Interstate theatre at the Festival proved to be mixed. The well-regarded Australian Nouveau Theatre (Anthill) production of The Imaginary Invalid directed by Jean-Pierre Mignon was worse than poorly. Making unimaginative use of the Armoury Lawns, a group of usually able actors- including Malcolm Robertson and Ross Williams -abandoning all hope of making Moliere work for a contemporary audience, proceeded perhaps vainly in the name of commedia dell’ arte, to indulge themselves in terminal mugging and coarse acting. I was relieved to see that some in the audience were enjoying it but I also heard quite a few footsteps ringing behind mine as I took off across the cobbles next to the Migration Museum at interval.

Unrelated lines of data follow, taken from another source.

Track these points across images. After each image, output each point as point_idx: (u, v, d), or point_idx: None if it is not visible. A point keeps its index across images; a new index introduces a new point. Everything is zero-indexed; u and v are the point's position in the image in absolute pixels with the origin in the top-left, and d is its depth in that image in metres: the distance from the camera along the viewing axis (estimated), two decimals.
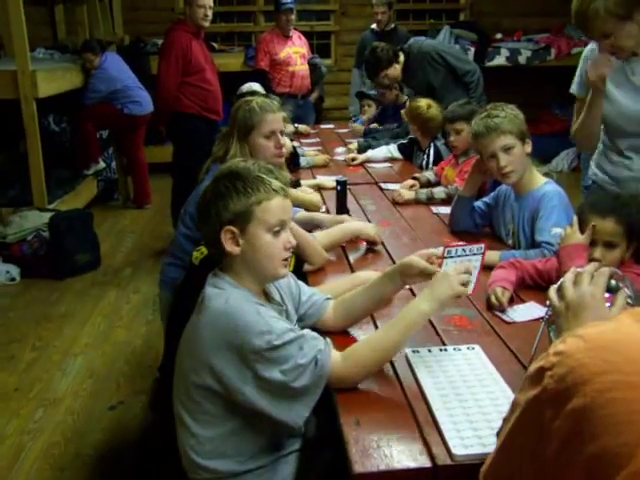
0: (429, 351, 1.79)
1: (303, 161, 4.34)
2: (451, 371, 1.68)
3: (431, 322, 2.00)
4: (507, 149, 2.55)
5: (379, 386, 1.66)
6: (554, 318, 1.32)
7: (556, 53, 7.81)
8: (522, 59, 7.89)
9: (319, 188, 3.65)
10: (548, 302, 1.36)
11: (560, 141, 7.70)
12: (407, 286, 1.99)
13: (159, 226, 6.04)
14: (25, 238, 4.85)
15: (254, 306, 1.62)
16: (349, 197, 3.24)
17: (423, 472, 1.36)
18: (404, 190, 3.50)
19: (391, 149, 4.58)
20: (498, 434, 1.01)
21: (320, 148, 4.99)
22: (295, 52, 6.42)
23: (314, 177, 4.02)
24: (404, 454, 1.39)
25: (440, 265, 1.86)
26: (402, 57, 4.73)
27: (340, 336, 1.89)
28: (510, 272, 2.21)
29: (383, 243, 2.75)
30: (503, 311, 2.06)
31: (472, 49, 7.74)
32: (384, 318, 1.99)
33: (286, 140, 3.14)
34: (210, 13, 5.01)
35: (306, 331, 1.63)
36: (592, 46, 2.55)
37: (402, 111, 4.64)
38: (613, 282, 1.28)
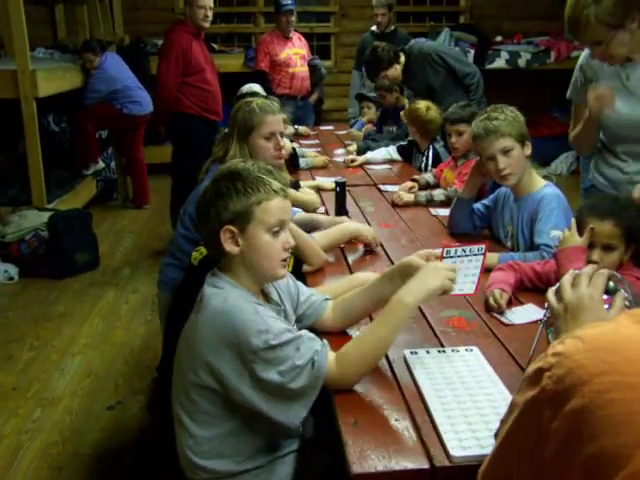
0: (427, 352, 1.79)
1: (302, 162, 4.34)
2: (449, 373, 1.68)
3: (429, 323, 2.01)
4: (506, 152, 2.55)
5: (377, 387, 1.66)
6: (552, 320, 1.33)
7: (556, 56, 7.82)
8: (522, 62, 7.89)
9: (318, 189, 3.65)
10: (546, 304, 1.36)
11: (559, 144, 7.68)
12: None
13: (158, 226, 6.04)
14: (24, 237, 4.85)
15: (252, 305, 1.62)
16: (348, 198, 3.25)
17: (421, 473, 1.36)
18: (403, 192, 3.50)
19: (390, 151, 4.59)
20: (496, 435, 1.01)
21: (319, 149, 4.99)
22: (295, 53, 6.42)
23: (313, 178, 4.03)
24: (402, 455, 1.39)
25: None
26: (403, 58, 4.73)
27: (338, 337, 1.89)
28: (509, 274, 2.21)
29: (382, 245, 2.75)
30: (501, 313, 2.06)
31: (472, 52, 7.75)
32: None
33: (286, 141, 3.14)
34: (210, 14, 5.01)
35: (303, 332, 1.64)
36: (587, 52, 2.56)
37: (402, 112, 4.64)
38: (611, 284, 1.28)
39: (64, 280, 4.78)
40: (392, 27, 6.46)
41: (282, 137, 2.78)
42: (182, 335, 1.71)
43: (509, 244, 2.69)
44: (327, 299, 1.97)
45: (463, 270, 1.85)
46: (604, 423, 0.77)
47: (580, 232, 2.09)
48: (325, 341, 1.66)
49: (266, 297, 1.79)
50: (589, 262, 1.99)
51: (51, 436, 2.96)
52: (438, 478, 1.36)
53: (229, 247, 1.66)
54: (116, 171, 7.03)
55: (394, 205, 3.40)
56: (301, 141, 5.28)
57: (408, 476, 1.36)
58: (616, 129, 2.50)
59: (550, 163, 7.88)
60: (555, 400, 0.82)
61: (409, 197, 3.44)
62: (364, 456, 1.38)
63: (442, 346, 1.86)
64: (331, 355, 1.62)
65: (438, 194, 3.42)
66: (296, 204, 2.91)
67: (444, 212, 3.15)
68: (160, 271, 2.90)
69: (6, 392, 3.33)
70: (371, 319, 2.00)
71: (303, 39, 6.67)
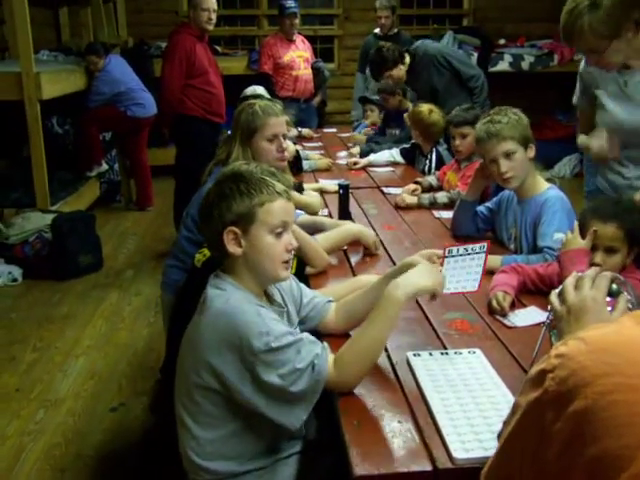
0: (430, 354, 1.79)
1: (306, 165, 4.34)
2: (452, 375, 1.68)
3: (432, 326, 2.01)
4: (508, 155, 2.55)
5: (380, 389, 1.66)
6: (555, 322, 1.32)
7: (559, 59, 7.82)
8: (525, 65, 7.90)
9: (321, 192, 3.66)
10: (549, 307, 1.36)
11: (563, 147, 7.72)
12: None
13: (161, 228, 6.05)
14: (27, 239, 4.86)
15: (255, 307, 1.62)
16: (351, 201, 3.25)
17: (424, 475, 1.36)
18: (406, 195, 3.50)
19: (393, 153, 4.59)
20: (499, 436, 1.01)
21: (322, 152, 5.00)
22: (299, 56, 6.42)
23: (316, 181, 4.03)
24: (405, 457, 1.39)
25: (442, 264, 1.87)
26: (408, 58, 4.73)
27: (341, 339, 1.88)
28: (512, 277, 2.21)
29: (385, 247, 2.75)
30: (504, 315, 2.06)
31: (475, 54, 7.74)
32: None
33: (289, 144, 3.14)
34: (214, 17, 5.03)
35: (304, 335, 1.64)
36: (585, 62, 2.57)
37: (405, 115, 4.64)
38: (614, 286, 1.28)
39: (67, 282, 4.79)
40: (395, 30, 6.47)
41: (285, 139, 2.78)
42: (185, 336, 1.72)
43: (512, 247, 2.69)
44: (330, 301, 1.98)
45: (465, 268, 1.85)
46: (607, 425, 0.77)
47: (583, 235, 2.09)
48: (326, 344, 1.66)
49: (269, 299, 1.80)
50: (591, 265, 1.99)
51: (54, 437, 2.97)
52: None
53: (232, 248, 1.67)
54: (120, 173, 7.04)
55: (397, 207, 3.40)
56: (304, 143, 5.28)
57: (411, 478, 1.36)
58: (617, 134, 2.50)
59: (553, 166, 7.88)
60: (558, 401, 0.82)
61: (412, 199, 3.44)
62: (367, 458, 1.38)
63: (445, 348, 1.86)
64: (330, 358, 1.62)
65: (441, 197, 3.42)
66: (299, 206, 2.91)
67: (447, 214, 3.15)
68: (163, 273, 2.90)
69: (9, 393, 3.34)
70: None
71: (306, 42, 6.67)
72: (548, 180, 2.71)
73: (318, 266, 2.47)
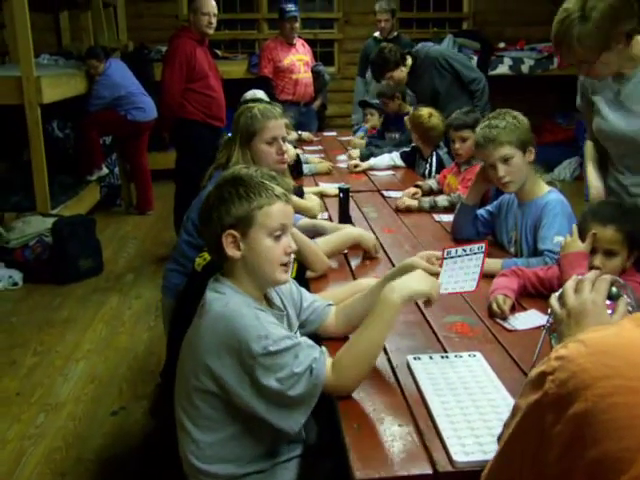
0: (430, 358, 1.79)
1: (306, 168, 4.35)
2: (452, 378, 1.68)
3: (432, 329, 2.01)
4: (506, 160, 2.55)
5: (380, 393, 1.66)
6: (555, 326, 1.32)
7: (559, 62, 7.82)
8: (525, 68, 7.91)
9: (322, 195, 3.66)
10: (549, 310, 1.36)
11: (563, 150, 7.73)
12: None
13: (161, 232, 6.05)
14: (28, 243, 4.86)
15: (253, 311, 1.62)
16: (352, 204, 3.25)
17: (424, 478, 1.36)
18: (407, 198, 3.50)
19: (394, 157, 4.60)
20: (499, 439, 1.01)
21: (323, 155, 5.00)
22: (299, 60, 6.43)
23: (317, 184, 4.03)
24: (405, 460, 1.39)
25: (440, 266, 1.87)
26: (410, 60, 4.73)
27: (341, 342, 1.88)
28: (512, 280, 2.21)
29: (385, 251, 2.75)
30: (505, 319, 2.06)
31: (475, 58, 7.75)
32: None
33: (289, 147, 3.14)
34: (214, 20, 5.04)
35: (302, 339, 1.64)
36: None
37: (406, 118, 4.65)
38: (614, 290, 1.28)
39: (68, 286, 4.79)
40: (395, 33, 6.47)
41: (284, 142, 2.78)
42: (185, 340, 1.72)
43: (512, 250, 2.69)
44: (330, 305, 1.98)
45: (464, 269, 1.86)
46: (607, 427, 0.77)
47: (583, 238, 2.09)
48: (324, 348, 1.66)
49: (269, 302, 1.80)
50: (590, 267, 1.99)
51: (54, 442, 2.97)
52: None
53: (231, 251, 1.67)
54: (120, 177, 7.05)
55: (397, 211, 3.40)
56: (304, 147, 5.29)
57: None
58: (610, 143, 2.50)
59: (553, 169, 7.88)
60: (558, 404, 0.82)
61: (412, 201, 3.45)
62: (367, 461, 1.38)
63: (445, 352, 1.86)
64: (329, 362, 1.62)
65: (441, 200, 3.42)
66: (297, 210, 2.91)
67: (447, 218, 3.15)
68: (164, 277, 2.90)
69: (10, 397, 3.34)
70: None
71: (307, 45, 6.68)
72: (549, 183, 2.70)
73: (318, 270, 2.47)
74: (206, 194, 1.78)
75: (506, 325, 2.03)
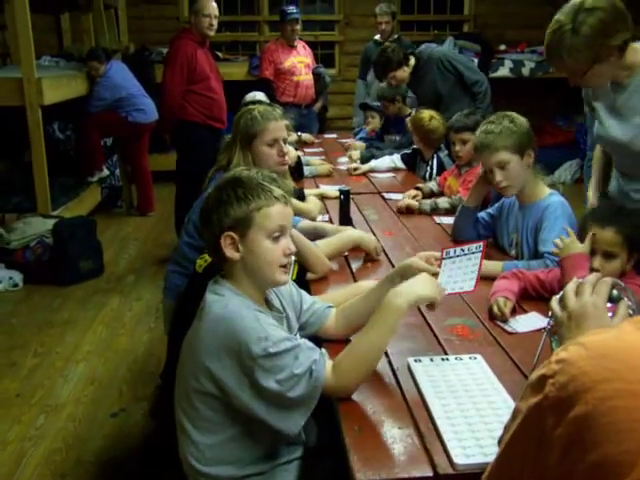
0: (431, 360, 1.79)
1: (306, 170, 4.35)
2: (453, 380, 1.68)
3: (433, 331, 2.01)
4: (502, 165, 2.55)
5: (381, 395, 1.66)
6: (556, 328, 1.32)
7: None
8: (525, 70, 7.91)
9: (322, 197, 3.66)
10: (550, 312, 1.36)
11: (563, 152, 7.73)
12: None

Glen Elston’s A Midsummer Night’s Dream in the Botanic Gardens was quite another matter. An outside chance, I thought in prospect, ill-met at midnight. But snappy performances by a cast of only nine -there was so much doubling Peter Quince had to send in his apologies in Act V Scene i- as well as smart percussion by Michael Barker, shrewd design by Laurel Frank and others, made this production a delight. Cut to the bone and directed at breakneck speed by Elston, it is a comic strip Dream and a clever one at that. It was fresh Australian air after Hamlet is all I can say.

The festival theatre programme while not having works on the scale and originality of Brook’s Mahabharatta or the Theatre Repere’s The Dragon’s Trilogy nevertheless provided splendid and varied theatre. If you saw Archaos and Kathakali, the Dream, Whale Nation, Marat Sade, Bacula’s Pig or any combination of the above you did more than all right. Just as you would have with Ali Akbar Khan, Peter Schreier’s Die Winterreise, the Lyon Ballet, the Frida Kahlo exhibition, Kronos playing Istvan Marta’s Doom, the Kosh, or if you sat with 22,000 of your fellow South Australians at Tosca. In fact it’s enough to make your pancreas tired just thinking about it.

“Festival” The Adelaide Review, No.75, April, 1990, p.30.